■ **Task input**:
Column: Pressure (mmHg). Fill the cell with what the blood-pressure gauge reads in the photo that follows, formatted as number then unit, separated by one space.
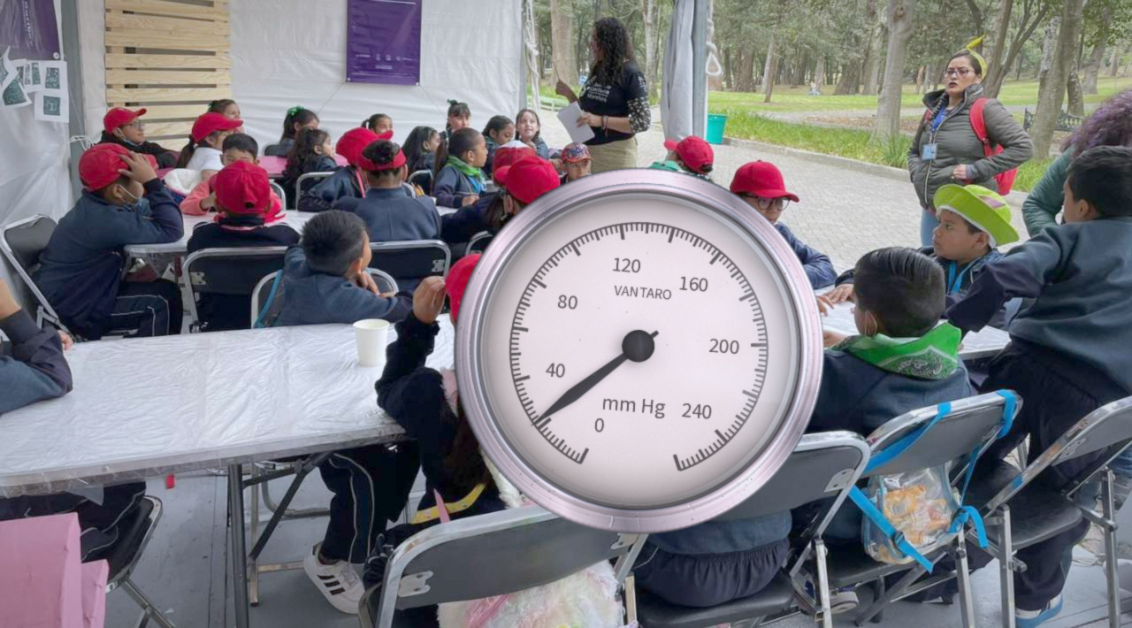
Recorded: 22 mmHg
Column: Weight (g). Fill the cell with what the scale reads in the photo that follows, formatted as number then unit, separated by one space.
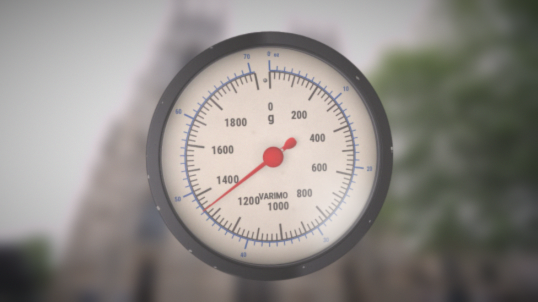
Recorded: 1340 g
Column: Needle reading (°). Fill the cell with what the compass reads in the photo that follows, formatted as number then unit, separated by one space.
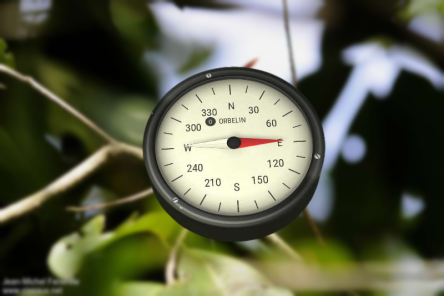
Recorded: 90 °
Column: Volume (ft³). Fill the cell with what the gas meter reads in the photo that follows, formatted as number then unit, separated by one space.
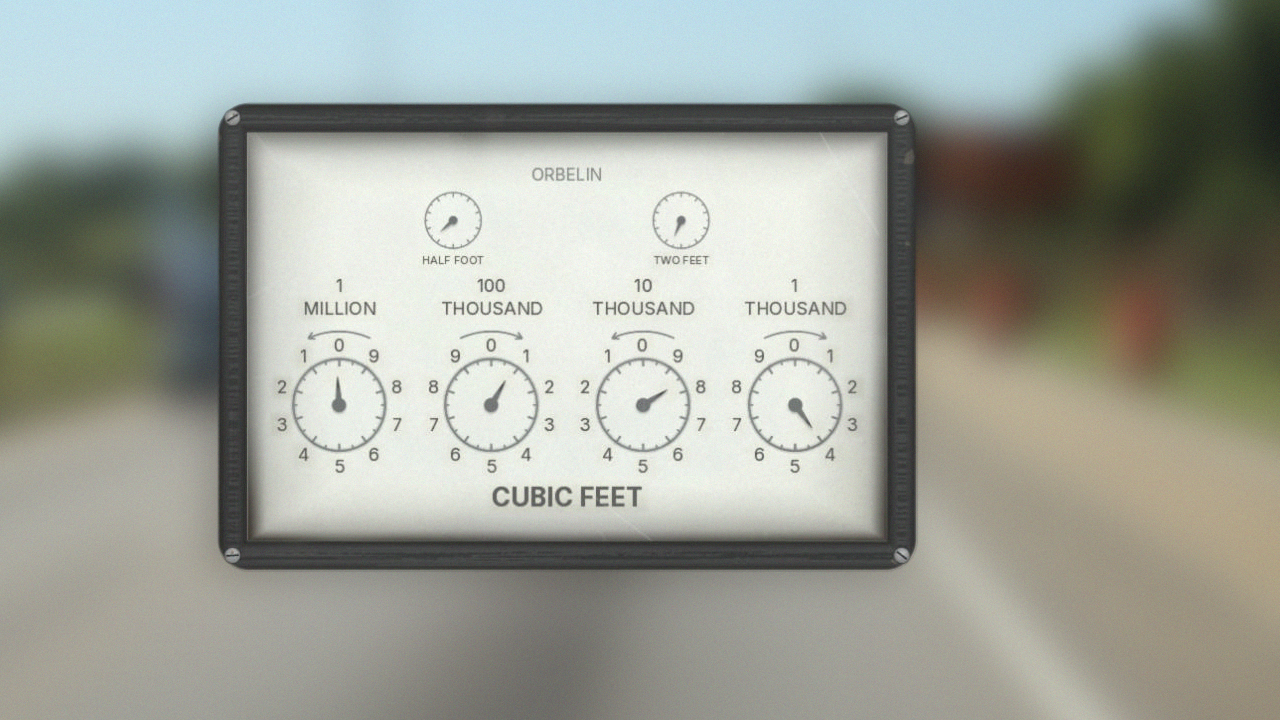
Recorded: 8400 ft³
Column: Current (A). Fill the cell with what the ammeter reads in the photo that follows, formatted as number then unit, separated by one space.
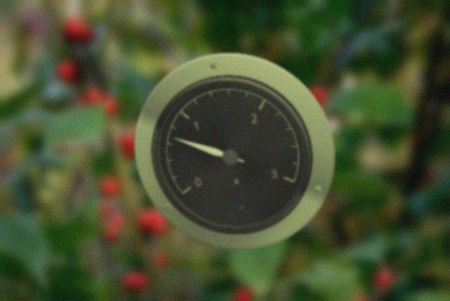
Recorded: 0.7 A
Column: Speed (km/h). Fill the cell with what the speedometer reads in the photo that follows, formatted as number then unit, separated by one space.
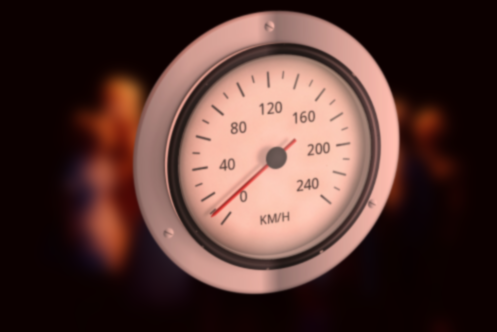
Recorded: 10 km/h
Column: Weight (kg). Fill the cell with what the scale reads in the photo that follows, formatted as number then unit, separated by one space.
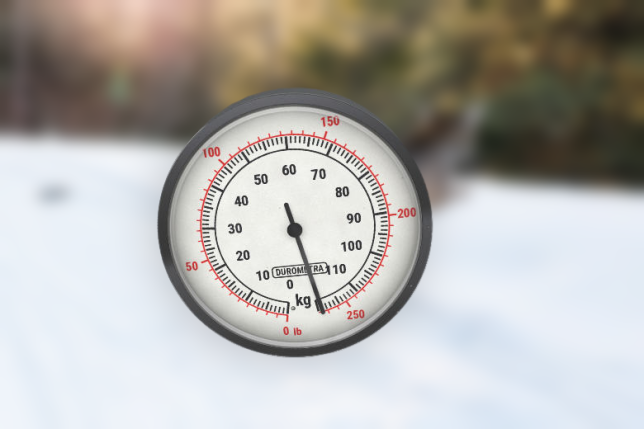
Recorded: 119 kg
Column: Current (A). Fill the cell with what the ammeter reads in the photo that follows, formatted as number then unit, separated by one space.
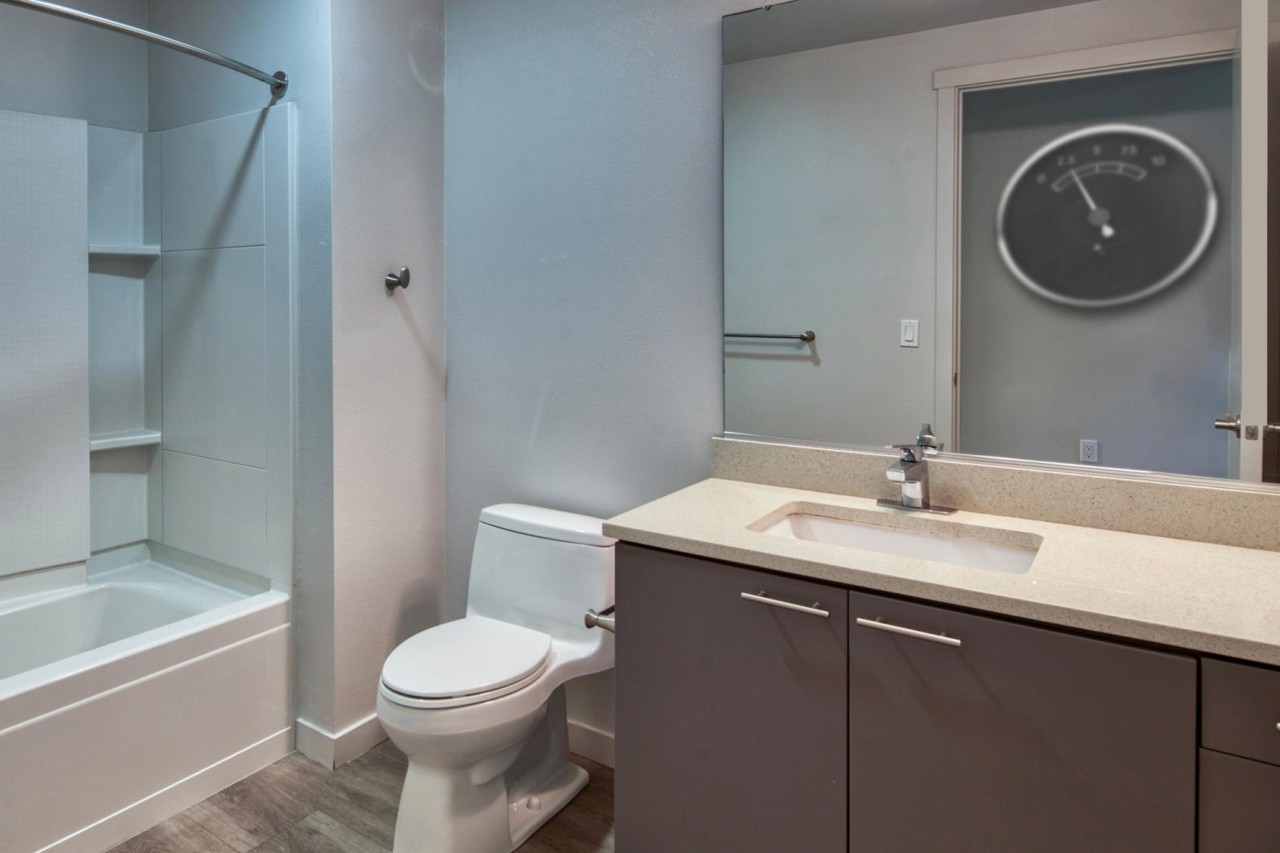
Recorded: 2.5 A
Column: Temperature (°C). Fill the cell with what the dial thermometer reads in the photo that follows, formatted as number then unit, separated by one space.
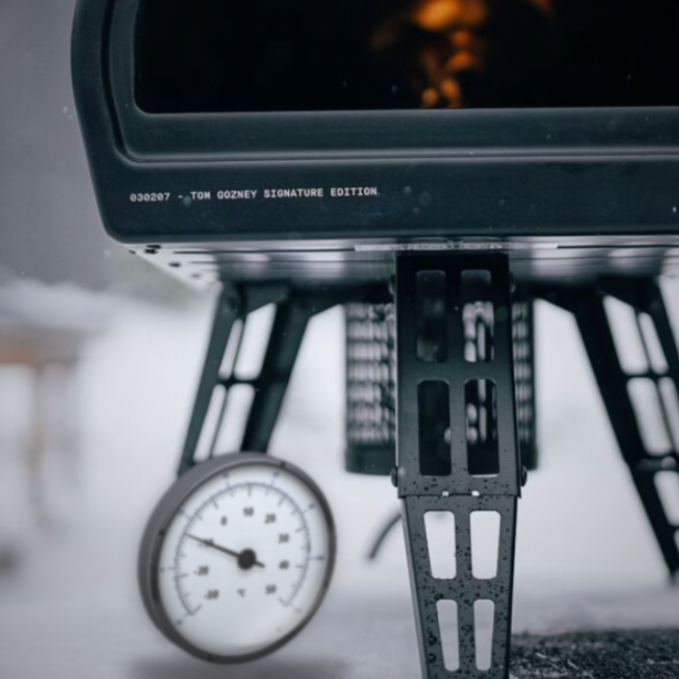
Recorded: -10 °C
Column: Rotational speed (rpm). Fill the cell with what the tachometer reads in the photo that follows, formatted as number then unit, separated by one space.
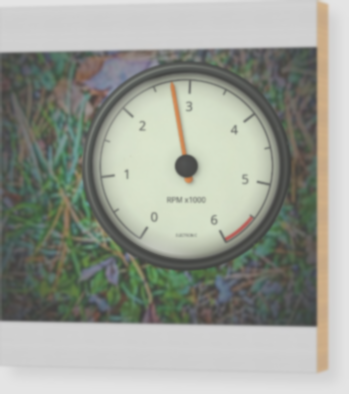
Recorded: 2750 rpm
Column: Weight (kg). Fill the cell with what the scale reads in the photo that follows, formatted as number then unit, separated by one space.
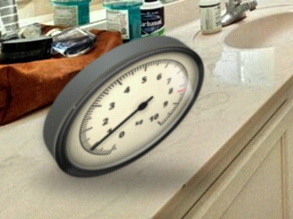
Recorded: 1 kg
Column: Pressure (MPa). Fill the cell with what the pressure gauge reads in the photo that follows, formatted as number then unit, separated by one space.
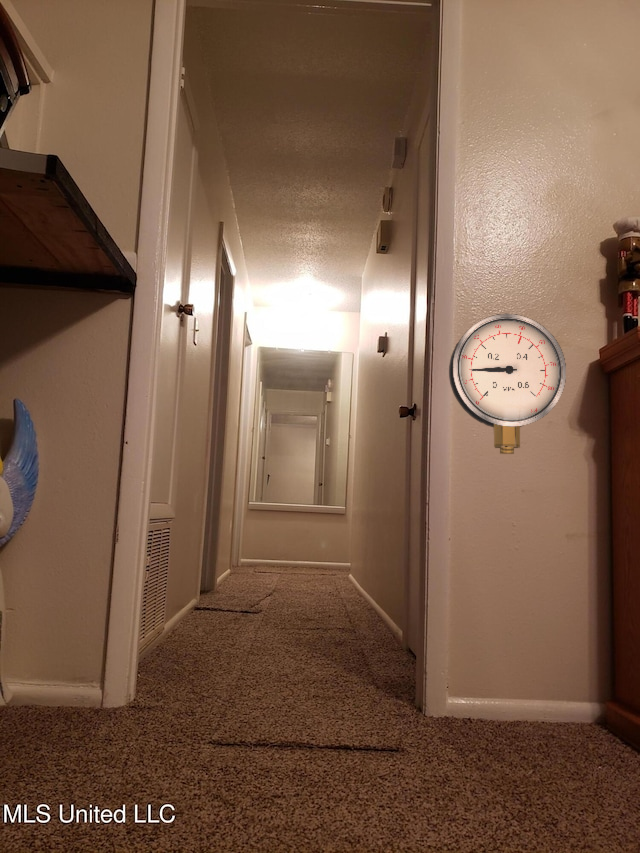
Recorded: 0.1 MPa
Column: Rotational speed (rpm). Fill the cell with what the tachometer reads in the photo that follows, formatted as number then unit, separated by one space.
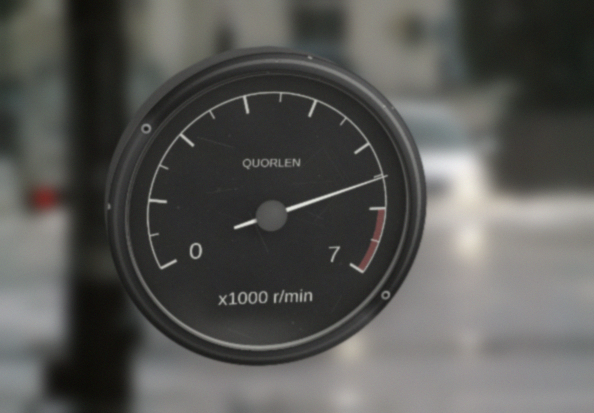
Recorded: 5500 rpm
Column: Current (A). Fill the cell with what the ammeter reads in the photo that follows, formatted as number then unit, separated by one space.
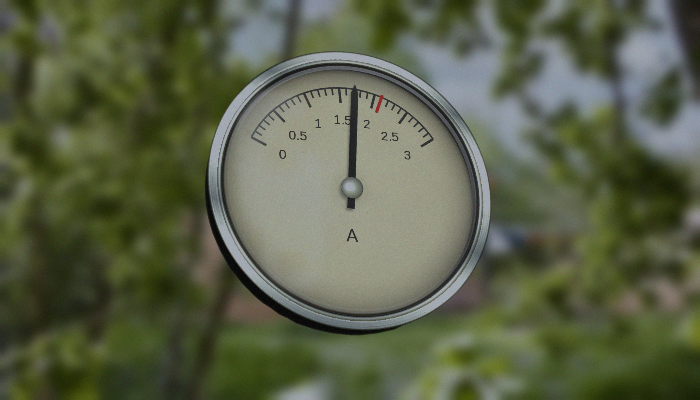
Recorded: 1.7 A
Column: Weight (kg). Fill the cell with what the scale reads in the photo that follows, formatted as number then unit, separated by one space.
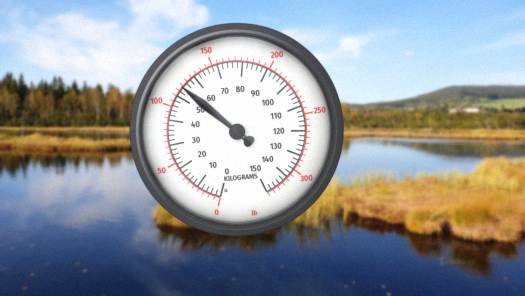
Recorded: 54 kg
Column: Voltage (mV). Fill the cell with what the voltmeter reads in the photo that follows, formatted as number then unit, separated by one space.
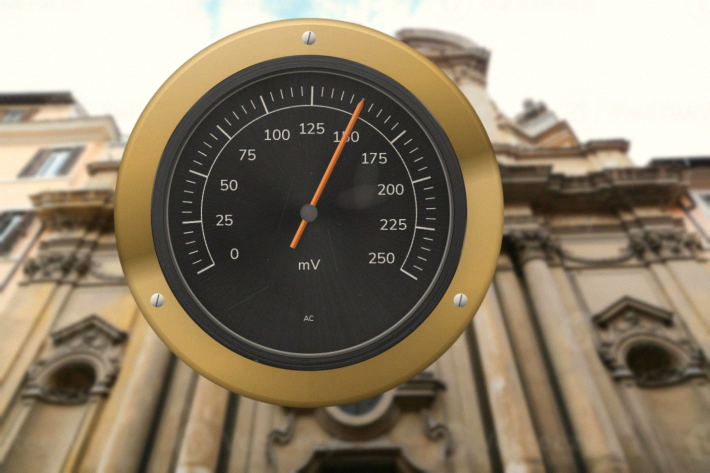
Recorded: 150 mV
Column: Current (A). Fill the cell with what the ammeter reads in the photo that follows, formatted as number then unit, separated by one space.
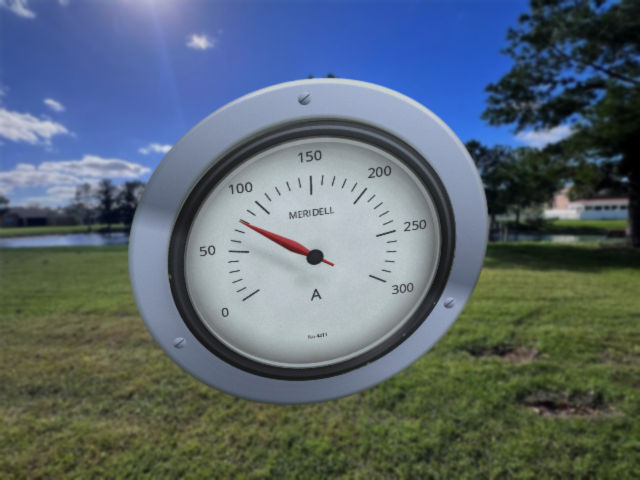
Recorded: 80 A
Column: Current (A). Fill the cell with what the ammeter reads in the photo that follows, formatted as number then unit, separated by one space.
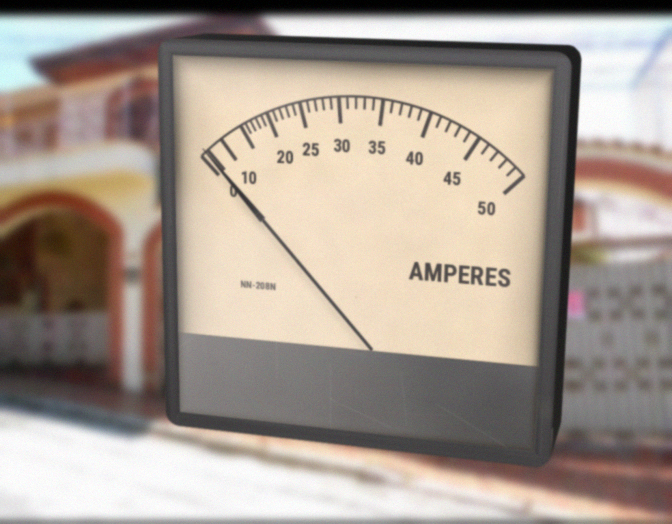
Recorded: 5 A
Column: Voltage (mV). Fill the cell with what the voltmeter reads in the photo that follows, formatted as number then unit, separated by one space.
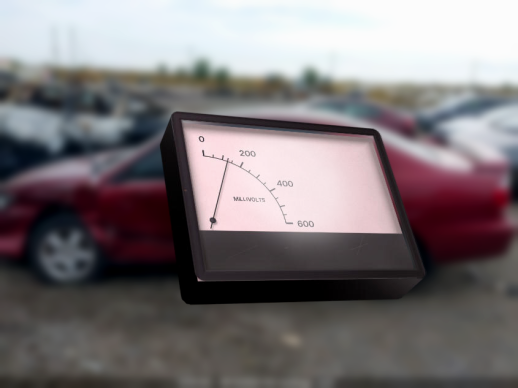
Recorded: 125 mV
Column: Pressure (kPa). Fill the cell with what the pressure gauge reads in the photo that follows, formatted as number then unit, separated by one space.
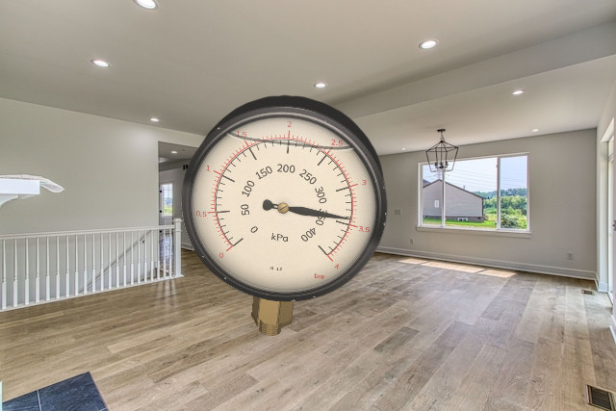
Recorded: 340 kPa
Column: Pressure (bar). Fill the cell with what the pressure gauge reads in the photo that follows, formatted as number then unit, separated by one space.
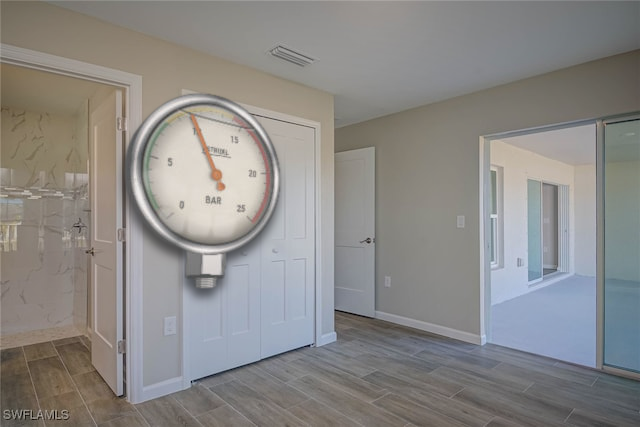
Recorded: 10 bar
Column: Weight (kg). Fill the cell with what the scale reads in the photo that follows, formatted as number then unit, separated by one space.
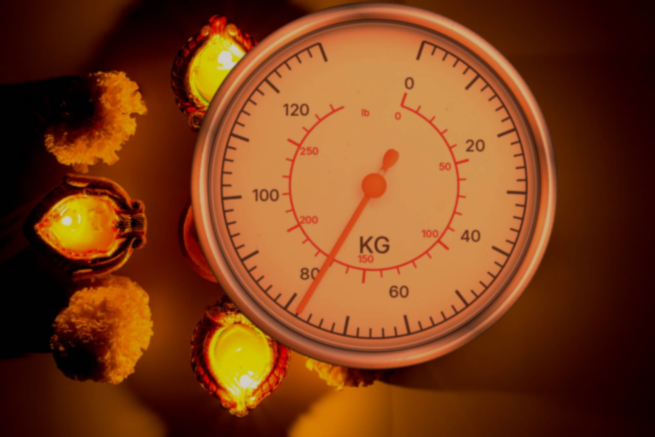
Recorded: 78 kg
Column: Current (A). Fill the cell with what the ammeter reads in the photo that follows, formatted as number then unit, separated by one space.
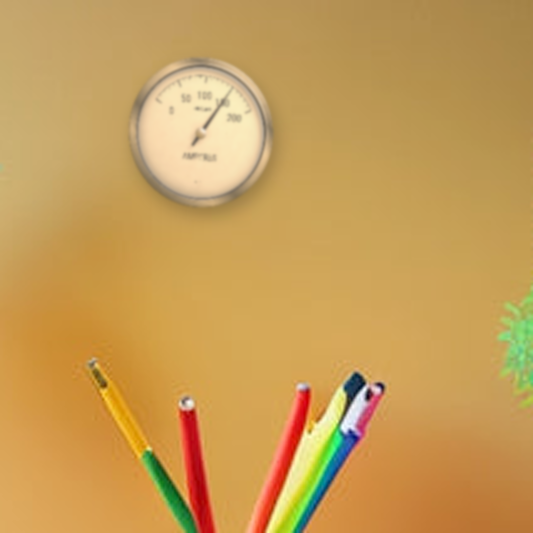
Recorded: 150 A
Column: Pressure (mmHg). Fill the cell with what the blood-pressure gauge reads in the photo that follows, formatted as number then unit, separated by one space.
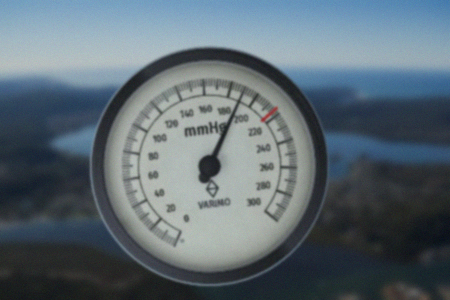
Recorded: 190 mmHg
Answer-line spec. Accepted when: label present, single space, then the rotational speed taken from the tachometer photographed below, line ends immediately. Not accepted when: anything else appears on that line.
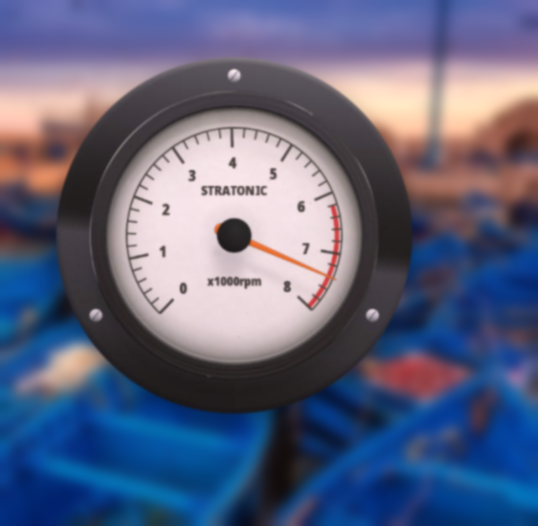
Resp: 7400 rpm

■ **Problem requirements**:
Convert every entry above into a two-column CSV with the header request,answer and one row per entry. Put each entry's text and its answer in one quoted field apiece, replace line breaks with spaces, and leave the pictures out.

■ **Expected answer**:
request,answer
"Column: Pressure (mmHg). Fill the cell with what the blood-pressure gauge reads in the photo that follows, formatted as number then unit, separated by one space. Recorded:","22 mmHg"
"Column: Weight (g). Fill the cell with what the scale reads in the photo that follows, formatted as number then unit, separated by one space. Recorded:","1340 g"
"Column: Needle reading (°). Fill the cell with what the compass reads in the photo that follows, formatted as number then unit, separated by one space. Recorded:","90 °"
"Column: Volume (ft³). Fill the cell with what the gas meter reads in the photo that follows, formatted as number then unit, separated by one space. Recorded:","8400 ft³"
"Column: Current (A). Fill the cell with what the ammeter reads in the photo that follows, formatted as number then unit, separated by one space. Recorded:","0.7 A"
"Column: Speed (km/h). Fill the cell with what the speedometer reads in the photo that follows, formatted as number then unit, separated by one space. Recorded:","10 km/h"
"Column: Weight (kg). Fill the cell with what the scale reads in the photo that follows, formatted as number then unit, separated by one space. Recorded:","119 kg"
"Column: Current (A). Fill the cell with what the ammeter reads in the photo that follows, formatted as number then unit, separated by one space. Recorded:","2.5 A"
"Column: Temperature (°C). Fill the cell with what the dial thermometer reads in the photo that follows, formatted as number then unit, separated by one space. Recorded:","-10 °C"
"Column: Rotational speed (rpm). Fill the cell with what the tachometer reads in the photo that follows, formatted as number then unit, separated by one space. Recorded:","2750 rpm"
"Column: Weight (kg). Fill the cell with what the scale reads in the photo that follows, formatted as number then unit, separated by one space. Recorded:","1 kg"
"Column: Pressure (MPa). Fill the cell with what the pressure gauge reads in the photo that follows, formatted as number then unit, separated by one space. Recorded:","0.1 MPa"
"Column: Rotational speed (rpm). Fill the cell with what the tachometer reads in the photo that follows, formatted as number then unit, separated by one space. Recorded:","5500 rpm"
"Column: Current (A). Fill the cell with what the ammeter reads in the photo that follows, formatted as number then unit, separated by one space. Recorded:","1.7 A"
"Column: Weight (kg). Fill the cell with what the scale reads in the photo that follows, formatted as number then unit, separated by one space. Recorded:","54 kg"
"Column: Voltage (mV). Fill the cell with what the voltmeter reads in the photo that follows, formatted as number then unit, separated by one space. Recorded:","150 mV"
"Column: Current (A). Fill the cell with what the ammeter reads in the photo that follows, formatted as number then unit, separated by one space. Recorded:","80 A"
"Column: Current (A). Fill the cell with what the ammeter reads in the photo that follows, formatted as number then unit, separated by one space. Recorded:","5 A"
"Column: Voltage (mV). Fill the cell with what the voltmeter reads in the photo that follows, formatted as number then unit, separated by one space. Recorded:","125 mV"
"Column: Pressure (kPa). Fill the cell with what the pressure gauge reads in the photo that follows, formatted as number then unit, separated by one space. Recorded:","340 kPa"
"Column: Pressure (bar). Fill the cell with what the pressure gauge reads in the photo that follows, formatted as number then unit, separated by one space. Recorded:","10 bar"
"Column: Weight (kg). Fill the cell with what the scale reads in the photo that follows, formatted as number then unit, separated by one space. Recorded:","78 kg"
"Column: Current (A). Fill the cell with what the ammeter reads in the photo that follows, formatted as number then unit, separated by one space. Recorded:","150 A"
"Column: Pressure (mmHg). Fill the cell with what the blood-pressure gauge reads in the photo that follows, formatted as number then unit, separated by one space. Recorded:","190 mmHg"
"Answer-line spec. Accepted when: label present, single space, then the rotational speed taken from the tachometer photographed below, line ends immediately. Not accepted when: anything else appears on that line. Resp:","7400 rpm"